Friday, March 1, 2024


The conflict has become a major source of tension between the judiciary and the government, and has raised important questions about the separation of powers,the role of the judiciary, and the nature of democratic governance in India.

The Collegium system, which was established by the Supreme Court of India in 1993, gives the country’s top judges the power to appoint and transfer judges to the Supreme Court and High Courts. The government has sought to reform the Collegium system, arguing that it lacks transparency and accountability, and that the judiciary has become too powerful. On the other hand, the judiciary has resisted these reforms, arguing that they would erode its independence and undermine the rule of law.

The government has also begun to air its grievances regarding the court’s invalidation of the National Judicial Appointments Commission (NJAC) in 2015. There are two triggers for the current round of fighting.One example is the government’s repeated public criticism of the Collegium system as “opaque.” The other involves a ping-pong match between the Collegium and the government over the names recommended and re-recommended for appointment to Constitutional courts. The statements of the union law minister and vice president have been responded to by the judges from the bench and at various fora.

Last year on October 17, Law Minister Kiren Rijiju fired a salvo at the Supreme Court Collegium, claiming that they were “preoccupied” with appointing judges when their primary job is to deliver justice. Mr. Rijiju’s remarks came near the end of the tenure of the then Chief Justice of India, N.V. Ramana, during which the Collegium recommended 363 names for High Court judgeships and 11 names for the Supreme Court.

Even  while  the  fight  is  going  on,  the Chandrachud has called for reforms to the Collegium system, including increased transparency    and    accountability,    and the establishment of clear criteria for the appointment and transfer of judges. He has also emphasized the importance of ensuring that the judiciary remains independent and impartial, and that the appointment process is free from political interference.

For far too long, the union government has trampled on the appointment process with little to no opposition from the Collegium or the rest of the judiciary. It “segregated” nominees for appointment, returned repeated nominees, or simply refused to make appointments until nominees resigned out of frustration. All of this was in violation of the Memorandum of Procedure established in response to the Third Judges’ case. The Collegium’s acquiescence was more concerning than the union government’s intransigence on the issue.

However, the Collegium system is far from the best or most efficient system for appointing judges in India. The Collegium system of judicial appointment, introduced by judicial sleight of hand in the Second Judges’ case to address specific concerns about executive interference in the appointment process, has outlived its usefulness and may be impeding true judicial reform. There are three obvious flaws: it is opaque, inefficient, and stifles diversity in the judiciary. There are currently no clear criteria communicated to the public regarding how the college evaluates the suitability of candidates for judgeship. When questions about the integrity and ability of individual judges are raised, this absence becomes even more pronounced.

At the same time, the Collegium system has failed to effectively fill High Court vacancies. As of December 1, 2022, 330 seats, or 30% of the High Courts’ sanctioned strength, remained vacant. This is an improvement over previous years, when the Collegium was rarely, if ever, able to ensure a High Court strength of more than 700 judges due to constant churn of judges and a lack of formalised processes. Given that the High Court is the judiciary’s most overburdened level (due to the high number of pending cases per judge), this is an unsatisfactory state of affairs that affects the administration of justice.

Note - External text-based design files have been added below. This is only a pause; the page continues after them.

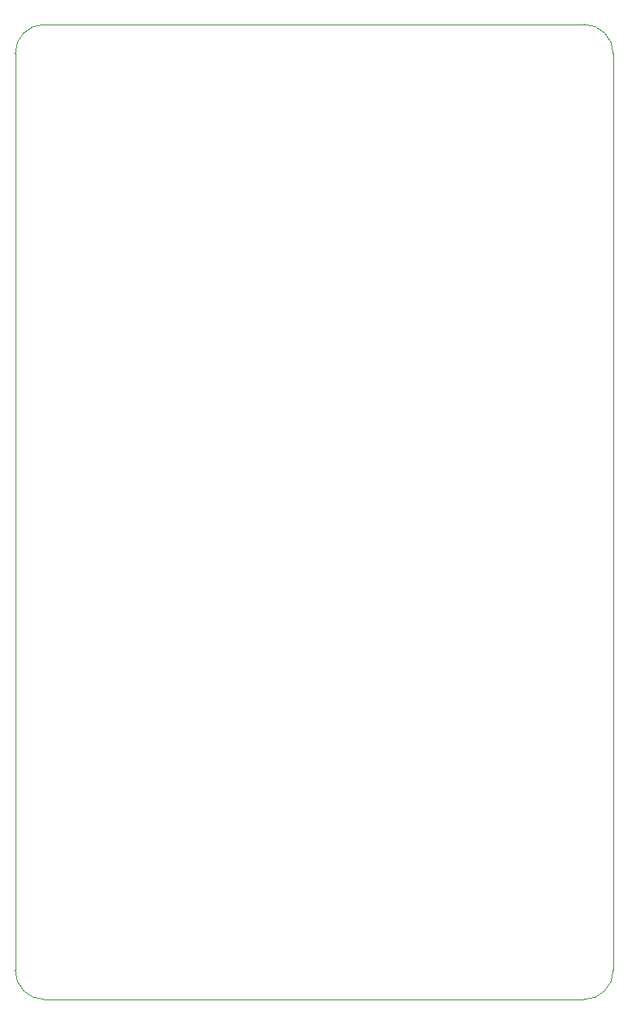
<source format=gm1>
%TF.GenerationSoftware,KiCad,Pcbnew,8.0.0*%
%TF.CreationDate,2024-03-18T12:55:46-04:00*%
%TF.ProjectId,mmp,6d6d702e-6b69-4636-9164-5f7063625858,rev?*%
%TF.SameCoordinates,Original*%
%TF.FileFunction,Profile,NP*%
%FSLAX46Y46*%
G04 Gerber Fmt 4.6, Leading zero omitted, Abs format (unit mm)*
G04 Created by KiCad (PCBNEW 8.0.0) date 2024-03-18 12:55:46*
%MOMM*%
%LPD*%
G01*
G04 APERTURE LIST*
%TA.AperFunction,Profile*%
%ADD10C,0.050000*%
%TD*%
G04 APERTURE END LIST*
D10*
X96000000Y-37000000D02*
X152000000Y-37000000D01*
X96000000Y-138000000D02*
G75*
G02*
X93000000Y-135000000I0J3000000D01*
G01*
X93000000Y-135000000D02*
X93000000Y-40000000D01*
X152000000Y-138000000D02*
X96000000Y-138000000D01*
X155000000Y-135000000D02*
G75*
G02*
X152000000Y-138000000I-3000000J0D01*
G01*
X155000000Y-40000000D02*
X155000000Y-135000000D01*
X93000000Y-40000000D02*
G75*
G02*
X96000000Y-37000000I3000000J0D01*
G01*
X152000000Y-37000000D02*
G75*
G02*
X155000000Y-40000000I0J-3000000D01*
G01*
M02*

</source>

By emphasising seniority as an appointment criterion, the Collegium has become something of a clique, with largely male, upper-caste judges selecting male, upper-caste candidates for High Court and Supreme Court positions.Despite the fact that reservations have increased the representation of women, Dalits, Adivasis, and other excluded communities in the district judiciary, this has not yet been reflected in the High Courts and the Supreme Court, which are still largely dominated by upper-caste men. Judges appointed to the High Court from the district judiciary typically have shorter tenures than their bar counterparts. This means that they are rarely senior enough to serve on the High Court Collegium, which is in charge of selecting nominees to the court.

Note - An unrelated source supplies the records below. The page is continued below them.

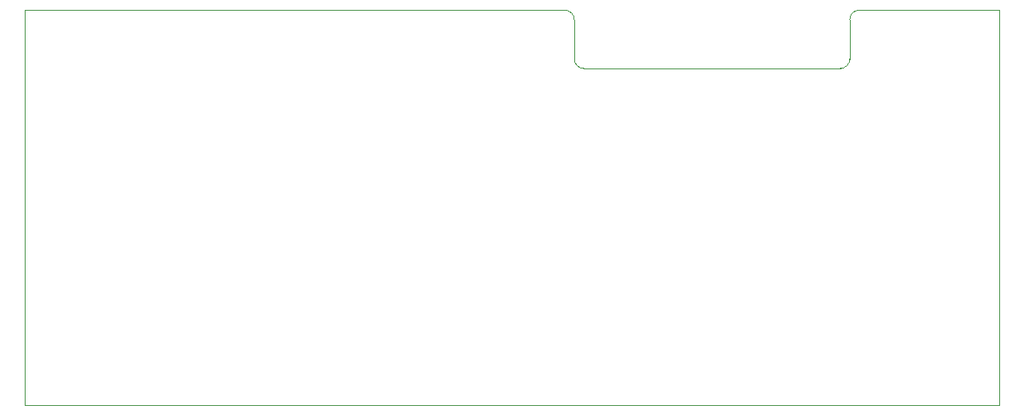
<source format=gbr>
G04 #@! TF.GenerationSoftware,KiCad,Pcbnew,(5.1.9)-1*
G04 #@! TF.CreationDate,2021-02-03T10:13:10+01:00*
G04 #@! TF.ProjectId,epaper-breakout,65706170-6572-42d6-9272-65616b6f7574,rev?*
G04 #@! TF.SameCoordinates,Original*
G04 #@! TF.FileFunction,Profile,NP*
%FSLAX46Y46*%
G04 Gerber Fmt 4.6, Leading zero omitted, Abs format (unit mm)*
G04 Created by KiCad (PCBNEW (5.1.9)-1) date 2021-02-03 10:13:10*
%MOMM*%
%LPD*%
G01*
G04 APERTURE LIST*
G04 #@! TA.AperFunction,Profile*
%ADD10C,0.050000*%
G04 #@! TD*
G04 APERTURE END LIST*
D10*
X81407000Y-24511000D02*
X81388000Y-20452500D01*
X25000000Y-19500000D02*
X80435500Y-19500000D01*
X125000000Y-19500000D02*
X110617000Y-19494500D01*
X108712000Y-25463500D02*
X82359500Y-25463500D01*
X109664500Y-24511000D02*
X109664500Y-20447000D01*
X109664500Y-24511000D02*
G75*
G02*
X108712000Y-25463500I-952500J0D01*
G01*
X82359500Y-25463500D02*
G75*
G02*
X81407000Y-24511000I0J952500D01*
G01*
X80435500Y-19500000D02*
G75*
G02*
X81388000Y-20452500I0J-952500D01*
G01*
X109664500Y-20447000D02*
G75*
G02*
X110617000Y-19494500I952500J0D01*
G01*
X125000000Y-19500000D02*
X125000000Y-60000000D01*
X25000000Y-60000000D02*
X125000000Y-60000000D01*
X25000000Y-60000000D02*
X25000000Y-19500000D01*
M02*

</source>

The citizen’s presence in the process, which distinguishes the Collegium, is also missing from the current debate. If the NJAC amendment had one redeeming feature, it was the inclusion of a “eminent person” in the NJAC. This is a good starting point for envisioning a new appointment system with more say for citizens.

However, In the midst of frequent confrontations between the  government and the judiciary, Union Law Minister Kiren Rijiju advocated for fraternal ties between the two pillars of democracy, saying that they are like brothers who should not fight each other.The outcome of this conflict will have far-reaching implications for the country’s democratic institutions and its commitment to the rule of law.